* [PAGE TEXT]
# Good gym in Navan?



## Chim (20 Sep 2007)

Anyone have any recommendations? Must be newbie (have never set foot in a gym!) and lady friendly.

Specifically I'm considering Figure8 in Blackcastle; Aura in Windtown; Curves in the town centre; and Jackie Skelly in Johnstown.

Reviews, opinions, experiences, pros and cons would be much appreciated!


----------



## Megan (21 Sep 2007)

I think a good long long long walk is better then any gym and if you which I will supply you with two very friendly dogs to keep you company but you will need to supply your own pooh scooper!!


----------



## LouisLaLoope (21 Sep 2007)

I'm not a fan of Jackie Skelly - I checked out the one on Clarendon Street and their ethos seems to be just to get the money in and goodbye and good luck.  I could be way off target saying that, but it was certainly my impression.

I joined Aura Leisurelink (I presume that's the Windtown road one?).  I though it was great.  The instructor guy who did up my programme was sound and very helpful.  I thought the place was clean and the pool is lovely.

As a newbie, maybe try to shop around for somewhere that does 3 or 6 month membership, in case you don't like it!

There's a Curves one between Kennedy Road and Trimgate Street.  It would certainly be "lady friendly" but I think regular gyms are better.  Don't be shy!  Just get some nice gym gear to wear and you'll be laughing (and sweating and huffing and puffing...!).


----------



## Happy Girl (21 Sep 2007)

Was a member of Curves in Navan for past year or so but like everything else the novelty wore off and am taking a break from it now. Found it great and if you can get in between say 1.00 and 3.30 it is very quiet. I found it good and certainly very "lady friendly". Parking outside can be a big problem these says with major works going on on Kennedy Road so if you are in a position to walk to it all the better.


----------



## Chim (21 Sep 2007)

I had wondered that about Jackie Skelly - whether it was a bit impersonal, with the size of it and all. Good to know and the overall consensus on this site doesn't look so great for them. I like that they have a pool though.

I've done some classes in Aura (yes, it's the Leisurelink place) and liked them, and I like the pool. It's just that the gym part of the centre is always packed with men! Sometimes there's whole football teams in there! It's a bit intimidating.  I suppose the staff can tell me when it's quieter, when there's more ladies, etc.

The parking situation is definitely putting me off from using Curves, although it would only be a 20 minute walk probably. I could bring Megan's dogs eh?  Megan are they girl dogs? Would they be allowed inside? 

Anyone ever been in Figure8?


----------



## LouisLaLoope (21 Sep 2007)

Chim said:


> It's just that the gym part of the centre is always packed with men! Sometimes there's whole football teams in there!


 
What?!!  When?!!  That never happened when I was there!!  I feel so cheated!!


----------



## Megan (21 Sep 2007)

Quote: The parking situation is definitely putting me off from using Curves, although it would only be a 20 minute walk probably. I could bring Megan's dogs eh?  Megan are they girl dogs? Would they be allowed inside? 

One of each - not a good idea to have two *****es in the one house.

Have to agree with you about all the footballers in Aura but they were not the real Meath footballers. 
LouisLaLoope - Last year the footballers were there on Wednesday nights between 8 & 9 if you are interested.

* [ENTRIES SHOWN]
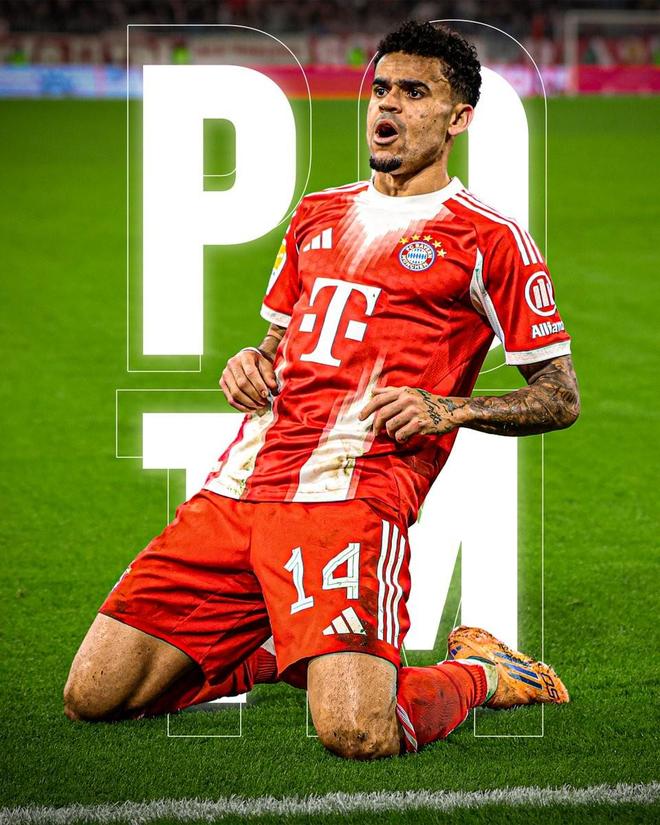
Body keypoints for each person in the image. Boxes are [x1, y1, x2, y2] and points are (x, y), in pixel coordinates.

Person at [64, 21, 580, 759]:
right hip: (240, 488)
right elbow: (274, 346)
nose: (388, 104)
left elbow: (560, 395)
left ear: (458, 119)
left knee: (358, 732)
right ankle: (293, 645)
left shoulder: (489, 239)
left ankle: (483, 672)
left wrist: (448, 408)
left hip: (352, 498)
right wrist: (249, 362)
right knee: (95, 695)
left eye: (414, 92)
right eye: (381, 89)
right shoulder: (317, 214)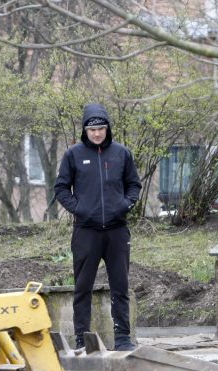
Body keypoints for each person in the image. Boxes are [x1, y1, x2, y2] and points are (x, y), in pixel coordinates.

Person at [54, 103, 142, 351]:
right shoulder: (73, 154)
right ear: (85, 130)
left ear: (107, 129)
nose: (97, 134)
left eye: (101, 129)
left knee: (120, 285)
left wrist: (125, 204)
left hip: (116, 230)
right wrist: (81, 209)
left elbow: (134, 184)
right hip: (86, 231)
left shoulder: (121, 154)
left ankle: (123, 338)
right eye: (92, 130)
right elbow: (61, 188)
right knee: (82, 287)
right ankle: (82, 339)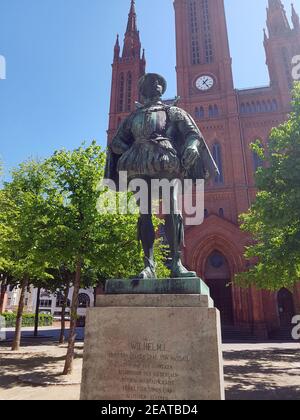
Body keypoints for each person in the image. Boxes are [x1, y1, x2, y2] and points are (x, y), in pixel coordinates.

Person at [105, 73, 218, 279]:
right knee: (145, 213)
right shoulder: (133, 117)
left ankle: (176, 263)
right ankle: (149, 265)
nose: (156, 84)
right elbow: (116, 142)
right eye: (151, 82)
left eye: (159, 83)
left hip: (167, 162)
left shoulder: (173, 111)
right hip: (139, 165)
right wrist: (132, 148)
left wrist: (192, 147)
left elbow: (193, 134)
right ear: (144, 89)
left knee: (172, 209)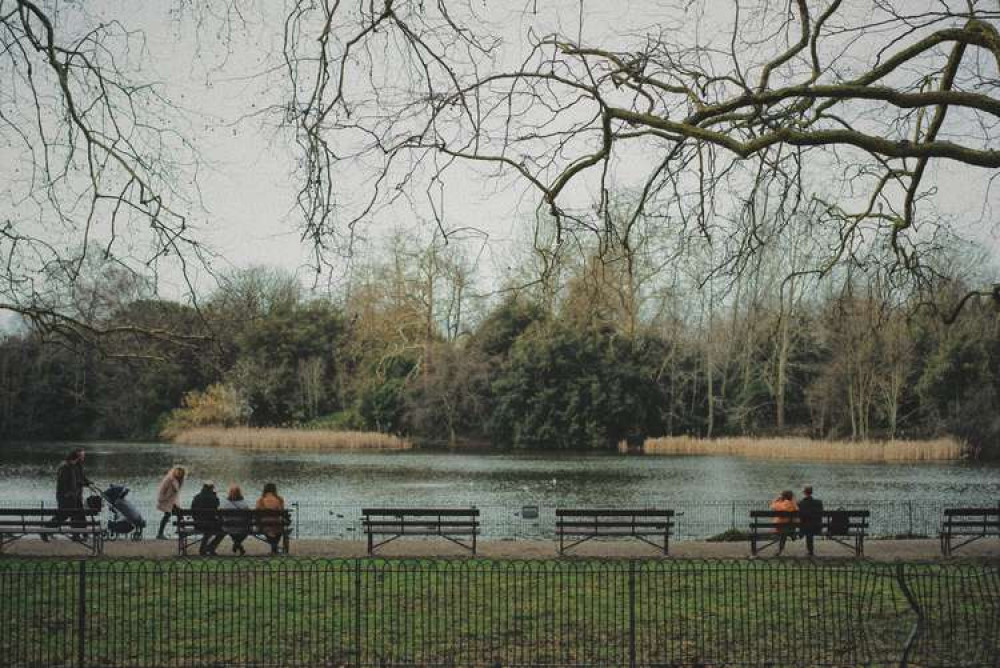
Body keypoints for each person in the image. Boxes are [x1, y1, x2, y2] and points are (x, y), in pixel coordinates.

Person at [43, 448, 91, 541]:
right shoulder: (65, 467)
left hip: (76, 496)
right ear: (77, 456)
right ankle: (45, 531)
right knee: (63, 516)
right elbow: (63, 483)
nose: (84, 457)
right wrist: (67, 493)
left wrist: (87, 482)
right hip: (66, 497)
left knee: (80, 515)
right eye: (82, 455)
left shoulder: (78, 466)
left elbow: (81, 478)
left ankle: (81, 535)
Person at [191, 481, 223, 556]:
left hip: (198, 524)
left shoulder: (197, 497)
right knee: (222, 531)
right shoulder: (214, 498)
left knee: (208, 529)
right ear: (212, 488)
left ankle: (204, 548)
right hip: (211, 525)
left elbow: (193, 512)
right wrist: (215, 496)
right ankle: (210, 547)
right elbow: (216, 511)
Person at [155, 466, 186, 539]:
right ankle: (160, 534)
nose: (179, 474)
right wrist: (162, 499)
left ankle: (180, 531)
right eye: (178, 472)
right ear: (174, 471)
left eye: (181, 473)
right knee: (169, 515)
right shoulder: (169, 479)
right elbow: (162, 489)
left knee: (177, 514)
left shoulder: (180, 480)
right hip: (166, 500)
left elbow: (176, 493)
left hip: (172, 501)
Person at [219, 484, 250, 556]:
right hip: (242, 528)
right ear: (240, 493)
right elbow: (248, 518)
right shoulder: (244, 504)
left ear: (229, 493)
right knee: (247, 529)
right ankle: (237, 543)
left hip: (228, 528)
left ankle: (237, 543)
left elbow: (221, 516)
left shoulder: (225, 504)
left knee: (231, 529)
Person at [255, 482, 286, 555]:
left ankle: (274, 549)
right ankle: (274, 549)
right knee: (277, 527)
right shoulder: (280, 499)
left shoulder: (261, 500)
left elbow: (257, 513)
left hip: (265, 525)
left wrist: (257, 524)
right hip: (277, 525)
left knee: (267, 525)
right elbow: (282, 511)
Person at [770, 490, 798, 555]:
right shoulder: (793, 504)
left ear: (783, 497)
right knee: (789, 524)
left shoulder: (781, 504)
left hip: (780, 527)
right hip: (789, 527)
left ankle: (780, 550)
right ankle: (792, 533)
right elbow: (796, 509)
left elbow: (772, 506)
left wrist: (776, 500)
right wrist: (793, 501)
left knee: (783, 529)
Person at [798, 485, 824, 557]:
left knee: (807, 526)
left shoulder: (801, 503)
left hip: (805, 528)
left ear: (804, 493)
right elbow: (821, 514)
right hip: (817, 526)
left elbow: (800, 516)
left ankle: (810, 551)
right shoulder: (819, 502)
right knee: (809, 525)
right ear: (812, 492)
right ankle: (810, 551)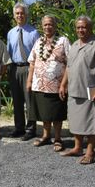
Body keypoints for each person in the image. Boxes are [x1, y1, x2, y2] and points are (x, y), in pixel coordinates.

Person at [59, 15, 95, 164]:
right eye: (78, 27)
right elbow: (69, 68)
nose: (80, 30)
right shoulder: (75, 45)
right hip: (74, 88)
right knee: (76, 121)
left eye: (84, 27)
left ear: (90, 28)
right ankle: (77, 147)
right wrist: (63, 84)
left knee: (91, 122)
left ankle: (90, 151)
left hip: (92, 89)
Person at [26, 15, 70, 152]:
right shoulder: (38, 41)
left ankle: (57, 138)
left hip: (56, 86)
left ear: (55, 25)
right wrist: (29, 80)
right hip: (39, 84)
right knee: (44, 113)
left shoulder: (63, 41)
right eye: (45, 25)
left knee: (56, 114)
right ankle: (45, 136)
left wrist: (64, 84)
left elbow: (70, 63)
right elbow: (32, 62)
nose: (47, 27)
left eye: (50, 24)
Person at [7, 2, 40, 140]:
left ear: (26, 15)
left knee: (29, 100)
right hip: (15, 68)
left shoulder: (33, 32)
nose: (20, 15)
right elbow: (9, 52)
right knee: (17, 100)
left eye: (22, 13)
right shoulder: (10, 33)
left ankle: (31, 129)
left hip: (29, 67)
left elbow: (38, 53)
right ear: (14, 16)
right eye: (17, 13)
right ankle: (19, 128)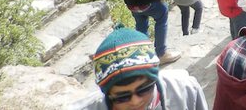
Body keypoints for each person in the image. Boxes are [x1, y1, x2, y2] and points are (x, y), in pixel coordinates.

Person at [73, 27, 206, 110]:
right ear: (107, 94)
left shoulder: (186, 89)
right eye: (122, 97)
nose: (135, 101)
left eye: (144, 89)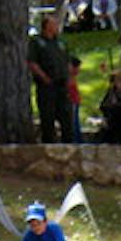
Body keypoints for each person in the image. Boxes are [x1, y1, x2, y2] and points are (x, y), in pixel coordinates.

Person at [28, 13, 73, 144]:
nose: (56, 27)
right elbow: (32, 62)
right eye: (54, 24)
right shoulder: (36, 42)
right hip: (47, 86)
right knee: (48, 117)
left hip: (62, 84)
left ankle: (68, 144)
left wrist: (69, 77)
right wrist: (44, 77)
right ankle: (48, 143)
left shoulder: (60, 42)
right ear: (46, 26)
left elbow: (68, 60)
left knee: (66, 116)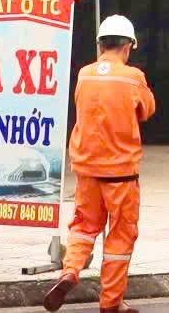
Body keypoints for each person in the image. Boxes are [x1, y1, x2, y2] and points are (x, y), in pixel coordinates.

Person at [44, 15, 155, 313]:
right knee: (119, 237)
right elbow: (147, 109)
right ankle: (111, 303)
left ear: (100, 44)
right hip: (120, 174)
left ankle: (70, 271)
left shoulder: (84, 74)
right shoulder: (133, 77)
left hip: (87, 170)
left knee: (83, 226)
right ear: (129, 46)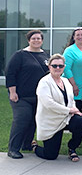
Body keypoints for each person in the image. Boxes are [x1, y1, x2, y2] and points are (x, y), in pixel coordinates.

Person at [34, 54, 82, 162]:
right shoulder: (44, 82)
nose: (57, 68)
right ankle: (34, 146)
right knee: (51, 155)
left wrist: (74, 110)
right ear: (49, 67)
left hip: (65, 117)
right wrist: (69, 110)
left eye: (60, 66)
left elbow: (71, 99)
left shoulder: (66, 81)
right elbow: (48, 103)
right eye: (54, 66)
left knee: (81, 121)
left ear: (64, 67)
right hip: (51, 121)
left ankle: (72, 148)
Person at [5, 30, 49, 159]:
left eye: (38, 38)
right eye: (33, 38)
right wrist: (12, 92)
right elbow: (10, 73)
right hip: (21, 96)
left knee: (34, 120)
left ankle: (27, 144)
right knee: (22, 119)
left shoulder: (45, 55)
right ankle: (13, 148)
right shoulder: (20, 55)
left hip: (38, 96)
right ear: (29, 40)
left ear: (42, 40)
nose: (36, 41)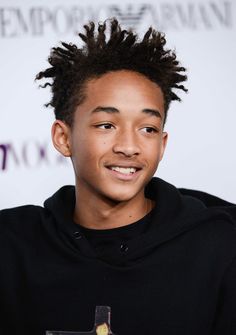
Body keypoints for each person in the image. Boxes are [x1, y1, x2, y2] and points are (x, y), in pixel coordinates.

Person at [0, 18, 235, 335]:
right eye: (106, 125)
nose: (129, 146)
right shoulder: (11, 246)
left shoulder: (221, 246)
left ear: (162, 144)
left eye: (147, 129)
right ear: (63, 137)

* [REQUIRED WORK]
(A) From Chim's opening post in the thread, list every gym she says she is considering, with the location she gives for each.
(B) Repeat the passage of the thread that opens with "## Happy Girl" and closes with "a pool though.", swapping "Kennedy Road" for "Trimgate Street".

* [RESPONSES BY ITEM NUMBER]
(A)
Figure8 in Blackcastle
Aura in Windtown
Curves in the town centre
Jackie Skelly in Johnstown

(B)
## Happy Girl (21 Sep 2007)

Was a member of Curves in Navan for past year or so but like everything else the novelty wore off and am taking a break from it now. Found it great and if you can get in between say 1.00 and 3.30 it is very quiet. I found it good and certainly very "lady friendly". Parking outside can be a big problem these says with major works going on on Trimgate Street so if you are in a position to walk to it all the better.


----------



## Chim (21 Sep 2007)

I had wondered that about Jackie Skelly - whether it was a bit impersonal, with the size of it and all. Good to know and the overall consensus on this site doesn't look so great for them. I like that they have a pool though.